Do you know about Walter Ong? He is someone who has studied the technology of writing, and esp. the shift to the printed word, in some really fascinating books. Here is my favorite:
I am not familiar with Walter Ong, Laura. The book you mentioned looks fascinating. My local library system doesn't have anything by him. Would you recommend the purchase? I did find a couple of other books by Stephen Greenblatt available for checkout (yay!).
Absolutely! Orality and Literacy is a presentation of Ong's views, along with great summaries of work by many other researchers in psychology and anthropology.
Some of his other books are a mix of theology and technology, but this one is more strictly focused on technology. His theological books are really fascinating also!
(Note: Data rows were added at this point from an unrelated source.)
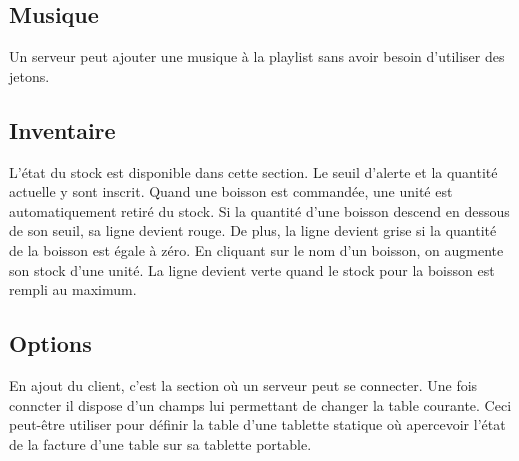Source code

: ﻿\documentclass[a4paper,11pt]{article}
\begin{document}
\subsection{Musique}
Un serveur peut ajouter une musique à la playlist sans avoir besoin d'utiliser des jetons.

\subsection{Inventaire}
L'état du stock est disponible dans cette section. Le seuil d'alerte et la quantité actuelle y sont inscrit. Quand une boisson est commandée, une unité est automatiquement retiré du stock. Si la quantité d'une boisson descend en dessous de son seuil, sa ligne devient rouge. De plus, la ligne devient grise si la quantité de la boisson est égale à zéro. En cliquant sur le nom d'un boisson, on augmente son stock d'une unité. La ligne devient verte quand le stock pour la boisson est rempli au maximum.

\subsection{Options}

En ajout du client, c'est la section où un serveur peut se connecter. Une fois conncter il dispose d'un champs lui permettant de changer la table courante. Ceci peut-être utiliser pour définir la table d'une tablette statique où apercevoir l'état de la facture d'une table sur sa tablette portable.
\end{document}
Something your library might have that is more recent which is really thought-provoking, not about writing per se but about writing NETWORKS is this one by Tom Standage:
Writing on the Wall: Social Media - The First 2,000 Years
The way he transitions from the circulation of writing to the birth of radio and television is so thought-provoking! And of course now the age of social media as we know it. 🙂
Just because this book isn't in your library system doesn't mean they won't inter-library loan it for you. I suggest you find a librarian & ask if you have access to this type of service.
My husband types exclusively in all caps because of his severe physical disability. Please bear this in mind when you pass judgment. 🙂
@sg1364 you make a very good point. Thank you for reminding us of different needs and abilities people may have.
One thing that this conversation reaffirms for me is never to assume what other people are experiencing or where they are coming from. My own, probably mis, conception comes from my own experience that the only person I know who types in all caps is my father who came late to IT and the Internet in general and is a digital immigrant at best. I realized reading through this thread that when I see all caps text one of the assumptions that I make is that the person who wrote it may be an older person or someone not cognizant of netiquette - a stereotype in other words.
i think perhaps going the route of ee cummings and writing mostly sans caps is the way. when i get old that's what i'm going to do instead of wear purple.